Whenever a ship came to anchor, saddle-horses were at once dispatched from the Presidio to bring up the Captain and supercargo. Monterey being at that time the seat of government of California, and the port of entry of the department, all vessels were compelled to enter that port first. After paying the necessary duties, they were allowed to trade at any of the towns along the coast, as far south as Lower California.
Davis was one of the founders of “New Town” San Diego in 1850, though he did not live there for long (and the venture turned into a failure.) He believed that a town closer to the waterfront in San Diego would attract a thriving trade.
He later wrote “Messrs. Jose Antonio Aguirre, Miguel Pedrorena, Andrew B Gray, TD Johns and myself were the projectors and original proprietors of what is now known as the city of San Diego.”
An economic depression in 1851 put an end to their plans, and New Town rapidly declined. Although these men had the judgment to choose the best spot for the city and the imagination to behold its possibilities, they lacked the constructive capacity required for its building. Hence, their effort goes into history as an unsuccessful effort to take advantage of a genuine opportunity. (SanDiegoHistory)
For more than a hundred years Old Town was San Diego. It began with the founding of the fort and mission in 1769; it ended, as a place of real consequence, with the fire of April, 1872, which destroyed most of the business part of the town.

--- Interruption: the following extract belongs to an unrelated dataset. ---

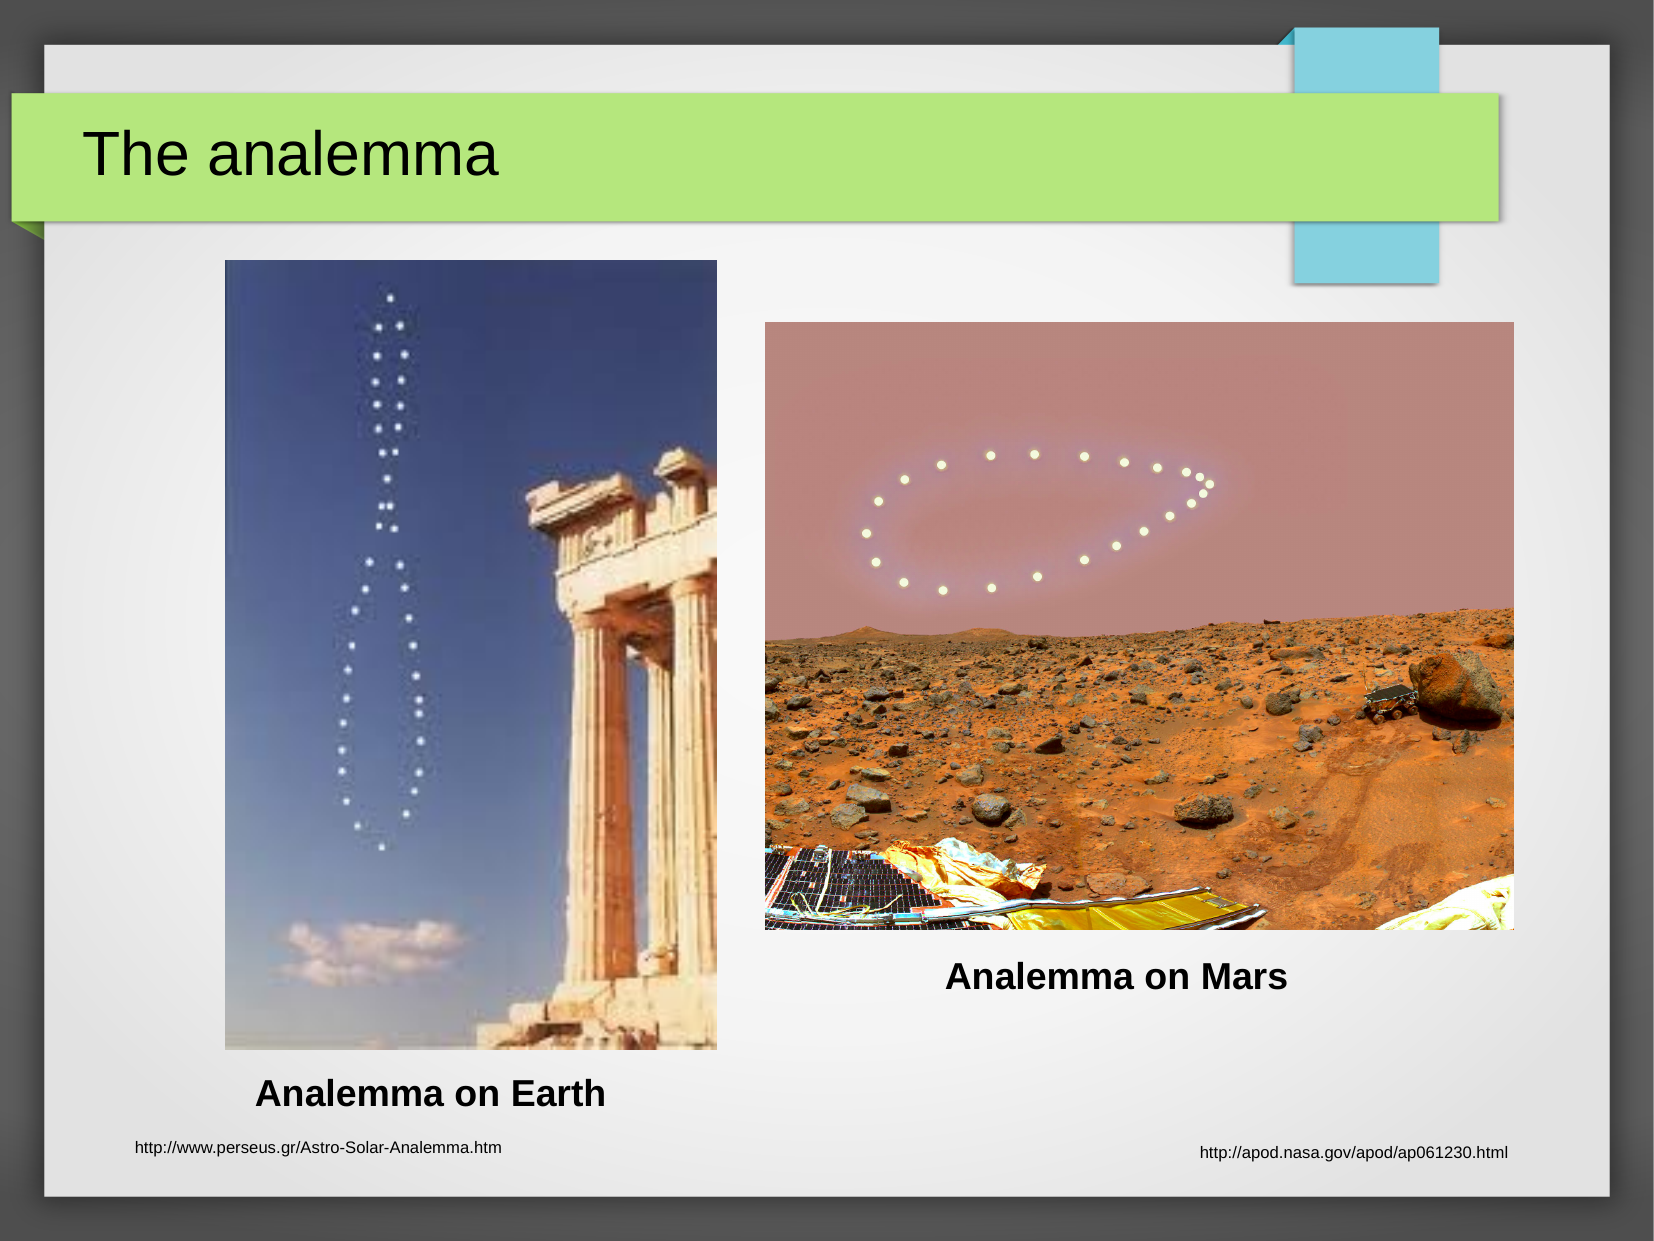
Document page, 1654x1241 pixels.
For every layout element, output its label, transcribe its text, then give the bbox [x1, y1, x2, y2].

In 1867, Alonzo Horton arrived in San Diego from San Francisco. He also decided the best place for the city to develop was down by the waterfront and, determined to build a new downtown on the site of Davis’ failure, Horton purchased at auction land on the waterfront. The new settlement which had sprung up was called Horton’s Addition, or South San Diego. (now known as Downtown San Diego.) (Smythe)
San Diego’s William Heath “Kanaka” Davis House is the oldest surviving structure in the New Town area. It was one of the first houses built in 1850 in the New Town. A pre-framed lumber “salt box” family home; it was shipped to California by boat around Cape Horn. (It was never the home of Davis, whose own home at State and F Streets was a duplicate of the surviving one. By 1853, most of the houses constructed by Davis were moved to Old Town or used for firewood.)
The original plaza for New Town is not today’s Horton Plaza, but New Town Plaza, which still exists and is bounded by F, G, Columbia and India Streets. Davis eventually settled in San Leandro. He died in Hayward, California on April 19, 1909. (Lots of information is from San Diego History Center.)